237 Mass. 360 | Mass. | 1921
In response to an advertisement of the Holyoke Machine Company in a Boston newspaper for “a few first class iron moulders,” Robert Rourke, the claimant, knowing there was a strike on at the company’s factory, on May 21, 1919, went to the office of the Holyoke Machine Company, Worcester, Massachusetts, in search of employment.
He there met one White, superintendent of the Holyoke Machine Company, and was hired by him on May 21, 1919, for an indefinite time at $6 a day.
During their negotiations, White said to Rourke, “I will see that you are taken care of and give you plenty of protection and I will go home with you evenings. I will guarantee you protection. We have a boarding house for you. I will be with you.” The boarding house was not running at the time, it was just a
Rourke, who did not come as a worker supplied by the National Foundry Association, was told by White “to go to the boarding house as that would be the best place for him ... in a large city with a strike on.”
• The night of May 21,1919, Rourke went to the boarding house and slept there unmolested. On the next morning he went from the rooming house to the company’s factory and as a moulder worked there until sometime between half past four and five o’clock in the afternoon. He then “dropped his tools, changed into street dress, rang in his time and left the factory, going out on the street with the [twelve] other men.” While on Thomas Street, a public highway in the city of Worcester, at a point above one hundred and fifty feet from the shop, a man assaulted Rourke by striking him in the face. White “was walking with the men at the time of the assault.”
White testified that “In the first place it was necessary that he be with the men on account of the bills at the restaurant, and then it was to his interest that none of the union pickets speak to the men; therefore he thought that his presence would prevent the union pickets from talking to the men.” He had before testified “that he went to the Capital Lunch with the men at night and in the morning, and at noon had the lunch sent in from the Capital Lunch.” •
He described the assault as follows: When they came out of the factory, there were twenty-five or thirty men on the opposite side of the street. He and the men were going to the boarding house.' As they started up the street, a man came across the street and started to talk with one of the men in front. He was in back of the line and he went up and told the man, whom he did
The Industrial Accident Board ruled that the “claimant’s employment was continuous from the time he left the boarding house furnished by the subscribers to go to the place where his work was actually to.be performed until his return to the same boarding house at night.” Shortly stated it ruled that the assault on the claimant was made in the course of his employment.

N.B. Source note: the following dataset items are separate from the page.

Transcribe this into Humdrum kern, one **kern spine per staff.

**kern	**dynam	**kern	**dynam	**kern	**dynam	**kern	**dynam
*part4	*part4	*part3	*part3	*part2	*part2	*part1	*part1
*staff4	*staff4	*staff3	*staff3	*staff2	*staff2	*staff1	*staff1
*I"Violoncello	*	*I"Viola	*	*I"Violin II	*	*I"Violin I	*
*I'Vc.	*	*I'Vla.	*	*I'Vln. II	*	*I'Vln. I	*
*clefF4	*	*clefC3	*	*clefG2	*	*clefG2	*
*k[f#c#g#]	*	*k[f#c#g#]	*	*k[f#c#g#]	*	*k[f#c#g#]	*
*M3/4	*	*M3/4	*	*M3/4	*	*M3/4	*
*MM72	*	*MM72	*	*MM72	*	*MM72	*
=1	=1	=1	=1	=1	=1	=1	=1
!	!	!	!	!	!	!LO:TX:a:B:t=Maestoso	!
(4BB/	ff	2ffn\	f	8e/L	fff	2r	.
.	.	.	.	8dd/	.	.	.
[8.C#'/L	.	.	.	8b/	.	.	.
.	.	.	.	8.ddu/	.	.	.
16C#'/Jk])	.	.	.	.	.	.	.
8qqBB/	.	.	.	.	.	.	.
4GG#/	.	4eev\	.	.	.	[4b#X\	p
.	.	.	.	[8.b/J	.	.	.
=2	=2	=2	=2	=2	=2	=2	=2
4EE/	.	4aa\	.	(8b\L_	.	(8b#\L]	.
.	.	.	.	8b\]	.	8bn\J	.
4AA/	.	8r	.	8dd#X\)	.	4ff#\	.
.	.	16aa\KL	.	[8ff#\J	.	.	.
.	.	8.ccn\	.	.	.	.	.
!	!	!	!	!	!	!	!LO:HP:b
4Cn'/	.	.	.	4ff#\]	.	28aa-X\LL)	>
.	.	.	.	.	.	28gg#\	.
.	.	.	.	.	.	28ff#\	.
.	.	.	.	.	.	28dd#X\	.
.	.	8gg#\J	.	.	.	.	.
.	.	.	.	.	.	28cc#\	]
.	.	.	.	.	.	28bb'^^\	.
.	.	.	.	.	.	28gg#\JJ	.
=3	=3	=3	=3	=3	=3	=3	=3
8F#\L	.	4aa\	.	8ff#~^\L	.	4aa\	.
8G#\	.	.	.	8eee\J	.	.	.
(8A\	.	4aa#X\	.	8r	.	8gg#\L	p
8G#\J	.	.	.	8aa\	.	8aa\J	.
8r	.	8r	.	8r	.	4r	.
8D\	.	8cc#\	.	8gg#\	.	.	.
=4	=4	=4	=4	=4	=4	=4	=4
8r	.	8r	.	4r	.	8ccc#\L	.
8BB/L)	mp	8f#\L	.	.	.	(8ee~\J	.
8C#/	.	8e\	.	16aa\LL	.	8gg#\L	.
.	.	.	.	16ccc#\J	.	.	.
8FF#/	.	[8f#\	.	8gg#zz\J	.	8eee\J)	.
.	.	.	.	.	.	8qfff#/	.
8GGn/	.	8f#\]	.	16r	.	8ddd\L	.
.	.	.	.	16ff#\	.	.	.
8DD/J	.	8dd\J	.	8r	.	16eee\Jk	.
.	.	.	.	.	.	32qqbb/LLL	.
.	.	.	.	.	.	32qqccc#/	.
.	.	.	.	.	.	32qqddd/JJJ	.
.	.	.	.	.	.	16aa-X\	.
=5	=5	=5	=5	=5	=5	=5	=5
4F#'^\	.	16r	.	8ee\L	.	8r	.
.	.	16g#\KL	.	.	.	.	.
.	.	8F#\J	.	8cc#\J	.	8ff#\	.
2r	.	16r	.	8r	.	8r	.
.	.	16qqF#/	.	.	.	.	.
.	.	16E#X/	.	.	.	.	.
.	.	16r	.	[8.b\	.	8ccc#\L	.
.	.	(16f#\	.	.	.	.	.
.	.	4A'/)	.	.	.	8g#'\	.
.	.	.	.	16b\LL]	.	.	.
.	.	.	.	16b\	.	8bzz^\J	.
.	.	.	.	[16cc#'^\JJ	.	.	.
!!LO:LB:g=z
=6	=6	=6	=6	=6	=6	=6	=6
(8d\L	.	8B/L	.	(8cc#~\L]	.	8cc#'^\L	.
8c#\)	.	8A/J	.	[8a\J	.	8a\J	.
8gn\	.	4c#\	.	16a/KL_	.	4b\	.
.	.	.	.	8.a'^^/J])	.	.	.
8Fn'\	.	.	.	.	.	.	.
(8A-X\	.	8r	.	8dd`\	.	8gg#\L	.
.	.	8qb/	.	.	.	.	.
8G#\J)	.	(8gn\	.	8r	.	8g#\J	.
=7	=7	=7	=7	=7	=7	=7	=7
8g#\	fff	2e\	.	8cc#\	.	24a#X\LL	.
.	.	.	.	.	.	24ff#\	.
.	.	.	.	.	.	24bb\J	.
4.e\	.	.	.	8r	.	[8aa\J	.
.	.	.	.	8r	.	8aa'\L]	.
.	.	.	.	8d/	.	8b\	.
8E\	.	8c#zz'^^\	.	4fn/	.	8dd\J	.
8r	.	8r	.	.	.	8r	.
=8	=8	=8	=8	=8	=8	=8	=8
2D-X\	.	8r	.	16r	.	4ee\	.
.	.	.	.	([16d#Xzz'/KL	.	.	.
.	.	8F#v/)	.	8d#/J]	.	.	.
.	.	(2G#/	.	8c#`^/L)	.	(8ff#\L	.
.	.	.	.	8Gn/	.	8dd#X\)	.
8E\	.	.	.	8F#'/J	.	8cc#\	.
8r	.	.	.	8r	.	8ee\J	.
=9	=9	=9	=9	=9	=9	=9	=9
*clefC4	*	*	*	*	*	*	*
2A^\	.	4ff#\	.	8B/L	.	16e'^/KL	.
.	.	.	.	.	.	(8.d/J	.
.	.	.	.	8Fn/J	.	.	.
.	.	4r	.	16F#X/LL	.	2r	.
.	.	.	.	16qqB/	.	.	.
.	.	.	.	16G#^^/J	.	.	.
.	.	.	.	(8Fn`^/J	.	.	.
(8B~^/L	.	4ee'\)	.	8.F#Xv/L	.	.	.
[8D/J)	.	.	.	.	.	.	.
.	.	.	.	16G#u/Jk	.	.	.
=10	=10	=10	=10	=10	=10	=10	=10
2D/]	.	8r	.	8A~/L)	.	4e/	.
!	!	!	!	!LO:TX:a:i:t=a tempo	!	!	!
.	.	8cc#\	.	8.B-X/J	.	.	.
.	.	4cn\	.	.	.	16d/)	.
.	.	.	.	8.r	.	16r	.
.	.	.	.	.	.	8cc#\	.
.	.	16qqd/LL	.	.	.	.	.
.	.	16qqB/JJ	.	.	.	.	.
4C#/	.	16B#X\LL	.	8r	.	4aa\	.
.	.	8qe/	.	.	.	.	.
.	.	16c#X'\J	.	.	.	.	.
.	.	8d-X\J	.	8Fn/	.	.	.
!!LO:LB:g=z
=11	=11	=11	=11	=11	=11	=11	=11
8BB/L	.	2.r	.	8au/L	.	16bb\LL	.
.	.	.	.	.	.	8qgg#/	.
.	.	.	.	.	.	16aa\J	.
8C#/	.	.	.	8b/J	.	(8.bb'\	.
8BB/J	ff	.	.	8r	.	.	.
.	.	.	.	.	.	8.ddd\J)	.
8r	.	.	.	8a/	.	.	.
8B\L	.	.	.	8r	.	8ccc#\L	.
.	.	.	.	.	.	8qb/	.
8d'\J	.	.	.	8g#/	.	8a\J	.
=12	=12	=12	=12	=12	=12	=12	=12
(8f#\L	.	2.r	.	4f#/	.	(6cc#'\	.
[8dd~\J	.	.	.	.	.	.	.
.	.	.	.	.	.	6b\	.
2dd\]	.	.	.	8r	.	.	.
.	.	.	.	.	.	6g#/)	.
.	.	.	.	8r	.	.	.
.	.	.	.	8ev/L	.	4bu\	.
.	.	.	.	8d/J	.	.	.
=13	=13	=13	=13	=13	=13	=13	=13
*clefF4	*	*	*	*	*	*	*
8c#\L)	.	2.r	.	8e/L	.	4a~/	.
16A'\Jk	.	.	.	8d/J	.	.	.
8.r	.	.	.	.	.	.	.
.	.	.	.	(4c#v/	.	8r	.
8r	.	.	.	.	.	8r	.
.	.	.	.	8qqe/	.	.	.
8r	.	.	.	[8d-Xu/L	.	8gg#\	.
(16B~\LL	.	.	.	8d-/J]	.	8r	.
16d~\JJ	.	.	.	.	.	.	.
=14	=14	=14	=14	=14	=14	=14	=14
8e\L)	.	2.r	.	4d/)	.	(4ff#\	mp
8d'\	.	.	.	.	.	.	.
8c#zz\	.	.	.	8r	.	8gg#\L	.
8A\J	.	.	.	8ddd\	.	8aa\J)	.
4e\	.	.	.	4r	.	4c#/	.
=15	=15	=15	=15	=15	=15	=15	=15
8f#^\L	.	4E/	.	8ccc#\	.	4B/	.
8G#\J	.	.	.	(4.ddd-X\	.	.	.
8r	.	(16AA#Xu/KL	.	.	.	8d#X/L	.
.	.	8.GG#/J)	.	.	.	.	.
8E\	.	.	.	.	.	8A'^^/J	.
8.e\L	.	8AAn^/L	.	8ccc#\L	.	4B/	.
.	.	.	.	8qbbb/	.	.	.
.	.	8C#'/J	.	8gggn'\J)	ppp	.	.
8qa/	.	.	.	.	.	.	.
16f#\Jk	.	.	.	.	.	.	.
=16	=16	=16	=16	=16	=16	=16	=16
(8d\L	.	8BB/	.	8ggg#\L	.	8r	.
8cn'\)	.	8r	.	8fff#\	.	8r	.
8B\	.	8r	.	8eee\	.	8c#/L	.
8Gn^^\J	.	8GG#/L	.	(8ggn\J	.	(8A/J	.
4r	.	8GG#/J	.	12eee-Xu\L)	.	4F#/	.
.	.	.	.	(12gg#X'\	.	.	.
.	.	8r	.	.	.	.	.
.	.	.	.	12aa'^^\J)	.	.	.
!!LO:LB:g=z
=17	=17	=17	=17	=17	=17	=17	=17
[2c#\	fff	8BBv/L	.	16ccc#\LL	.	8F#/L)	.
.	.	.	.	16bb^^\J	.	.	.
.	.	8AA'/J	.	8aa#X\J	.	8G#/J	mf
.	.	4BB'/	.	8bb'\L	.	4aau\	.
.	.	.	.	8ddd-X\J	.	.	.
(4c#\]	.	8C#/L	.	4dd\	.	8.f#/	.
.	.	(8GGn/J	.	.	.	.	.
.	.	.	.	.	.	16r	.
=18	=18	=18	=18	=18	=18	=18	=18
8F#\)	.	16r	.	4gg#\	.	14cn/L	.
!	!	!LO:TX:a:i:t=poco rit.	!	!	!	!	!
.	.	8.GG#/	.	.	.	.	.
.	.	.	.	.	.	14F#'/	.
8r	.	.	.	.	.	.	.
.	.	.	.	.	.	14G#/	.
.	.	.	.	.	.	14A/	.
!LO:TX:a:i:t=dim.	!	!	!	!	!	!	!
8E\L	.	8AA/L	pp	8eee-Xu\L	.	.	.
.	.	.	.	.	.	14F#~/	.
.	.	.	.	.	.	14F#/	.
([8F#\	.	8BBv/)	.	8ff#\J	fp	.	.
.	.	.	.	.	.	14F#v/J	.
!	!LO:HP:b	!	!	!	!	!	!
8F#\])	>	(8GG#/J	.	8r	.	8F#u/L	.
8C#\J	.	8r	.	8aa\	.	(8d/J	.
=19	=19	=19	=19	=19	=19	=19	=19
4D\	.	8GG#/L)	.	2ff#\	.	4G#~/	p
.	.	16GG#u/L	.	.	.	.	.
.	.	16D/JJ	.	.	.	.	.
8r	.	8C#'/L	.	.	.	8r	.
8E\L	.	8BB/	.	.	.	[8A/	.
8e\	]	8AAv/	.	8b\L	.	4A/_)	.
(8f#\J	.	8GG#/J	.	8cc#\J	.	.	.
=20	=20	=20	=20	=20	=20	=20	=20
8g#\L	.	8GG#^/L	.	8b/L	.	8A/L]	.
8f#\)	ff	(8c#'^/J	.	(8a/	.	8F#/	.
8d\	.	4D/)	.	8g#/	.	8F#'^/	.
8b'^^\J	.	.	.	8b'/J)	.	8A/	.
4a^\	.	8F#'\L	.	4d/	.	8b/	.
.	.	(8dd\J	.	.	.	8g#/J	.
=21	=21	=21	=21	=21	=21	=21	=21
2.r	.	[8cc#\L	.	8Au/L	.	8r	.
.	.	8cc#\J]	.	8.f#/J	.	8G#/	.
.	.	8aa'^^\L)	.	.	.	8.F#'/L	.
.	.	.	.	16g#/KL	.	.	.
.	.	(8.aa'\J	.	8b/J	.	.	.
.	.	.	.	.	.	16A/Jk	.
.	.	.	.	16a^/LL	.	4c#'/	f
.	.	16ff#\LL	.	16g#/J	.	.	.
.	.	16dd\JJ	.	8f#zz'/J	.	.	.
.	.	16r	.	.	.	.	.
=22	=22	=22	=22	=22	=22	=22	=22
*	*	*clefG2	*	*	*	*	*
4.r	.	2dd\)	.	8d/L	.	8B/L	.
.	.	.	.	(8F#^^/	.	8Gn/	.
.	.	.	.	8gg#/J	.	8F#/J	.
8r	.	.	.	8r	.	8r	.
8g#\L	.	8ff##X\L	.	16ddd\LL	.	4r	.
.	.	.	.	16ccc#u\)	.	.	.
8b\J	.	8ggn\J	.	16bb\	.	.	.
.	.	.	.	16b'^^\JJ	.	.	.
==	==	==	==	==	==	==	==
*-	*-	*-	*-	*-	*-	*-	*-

The Industrial Accident Board stated that, while it did not rule that the guarantee of protection imposes liability upon the insurer solely because of that guarantee, “it is evidence, taken in connection with the fact that the superintendent was actually escorting the employee and others from their place of employment to the boarding house furnished by the employer, and the additional fact that the assault occurred as a direct result of the superintendent’s talk with one of the group of pickets who committed the assault, that the employment was continuous and that the resulting injury arose out of and in the course of the claimant’s employment.”
We cannot agree with the reasoning or with the result arrived at by the board. Unless the incidents of employment be exceptional, the relation between a master and his servant is suspended when the servant leaves the place of his actual employment at the close of his day’s work to go to his home, and again becomes active when after the interval of rest the laborer puts himself in a position where he can do the work of his employment at the place where it is to be performed. Langley v. Boston Elevated Railway, 223 Mass. 492, 496.
In the case at bar the day’s work of the claimant came to an end when he dropped his tools, rang in his time, left the place of his employment and entered upon the public highway. While not conclusive in the determination of the incidents of the employment, it is worthy of consideration that thereafter the employer under the contract of employment had no legal right to command the services of the claimant and he was under no duty of obedience thereto.
Without decision, we assume that the claimant under the terms of the employment had a contract to which he could look for compensation if harm should come to him because the company had failed to keep its agreement to provide protection and we further assume that the agreement covered all the time he remained an employee of the company whether the harm and injury resulted to him during his hours of employment or in the intervals of time which are allotted to rest and recreation. But we do not think the effect of the contract was to make the employment of the claimant continuous or that it made him as the result of the contract a servant of the company after his day’s work was done and he had left the place of his employment to go home. Poulton v. Kelsall, [1912] 2 K. B. 131.
It results that the decree must be reversed and a decree entered for the insurer.
Decree accordingly.
This was described by the witness White as “the National Foundry Association, which is an association controlled entirely by the members and one of the benefits of this association is to furnish necessary men in case of trouble.” ¿ The Holyoke Machine Company was a member of the association.